EXCERPTED TEXT —
***
Vector Search RAG (Federated)

Federate the AI Assistant to your Databricks Vector Search or Mosaic AI embeddings index — RAG fallback without re-embedding or maintaining a parallel store.

The Vector Search RAG stream lets the AI Assistant retrieve from your existing Databricks Vector Search (or Mosaic AI embeddings) index as a RAG fallback — without re-embedding documents into Factory's local Pinecone/pgvector store. Use it when you already have a substantial domain corpus indexed in Databricks (product manuals, contracts, runbooks, support tickets) and don't want a parallel embeddings investment.

When to use it

Situation	Use Vector Search RAG?
You have a Databricks Vector Search index with ≥ 10k indexed chunks	Yes — federate, don't duplicate
You're starting from scratch with a small (~1k chunk) corpus	No — use Factory's built-in knowledge base (faster, cheaper)
You need < 100 ms p95 latency on retrieval	No — federated calls are ~200–500 ms; use the local index
Your corpus is in S3 / Postgres / Pinecone, not Databricks	No — register that source separately, or wait for the generic Vector Search adapter

The federated path is strictly a fallback layered alongside the local search_knowledge tool. The Assistant calls both and ranks results by similarity score regardless of source.

Prerequisites

A Databricks workspace with Mosaic AI Vector Search enabled.
***
COLLECTED MATERIAL —

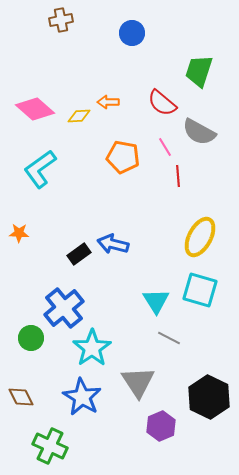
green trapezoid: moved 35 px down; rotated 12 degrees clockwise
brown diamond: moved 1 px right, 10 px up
***
PROBLEM DESCRIPTION — Print word for word the part of the Vector Search RAG page above, starting with "Federate the AI" and going on through "base (faster, cheaper)".

SOLUTION TO THIS TASK —
Federate the AI Assistant to your Databricks Vector Search or Mosaic AI embeddings index — RAG fallback without re-embedding or maintaining a parallel store.

The Vector Search RAG stream lets the AI Assistant retrieve from your existing Databricks Vector Search (or Mosaic AI embeddings) index as a RAG fallback — without re-embedding documents into Factory's local Pinecone/pgvector store. Use it when you already have a substantial domain corpus indexed in Databricks (product manuals, contracts, runbooks, support tickets) and don't want a parallel embeddings investment.

When to use it

Situation	Use Vector Search RAG?
You have a Databricks Vector Search index with ≥ 10k indexed chunks	Yes — federate, don't duplicate
You're starting from scratch with a small (~1k chunk) corpus	No — use Factory's built-in knowledge base (faster, cheaper)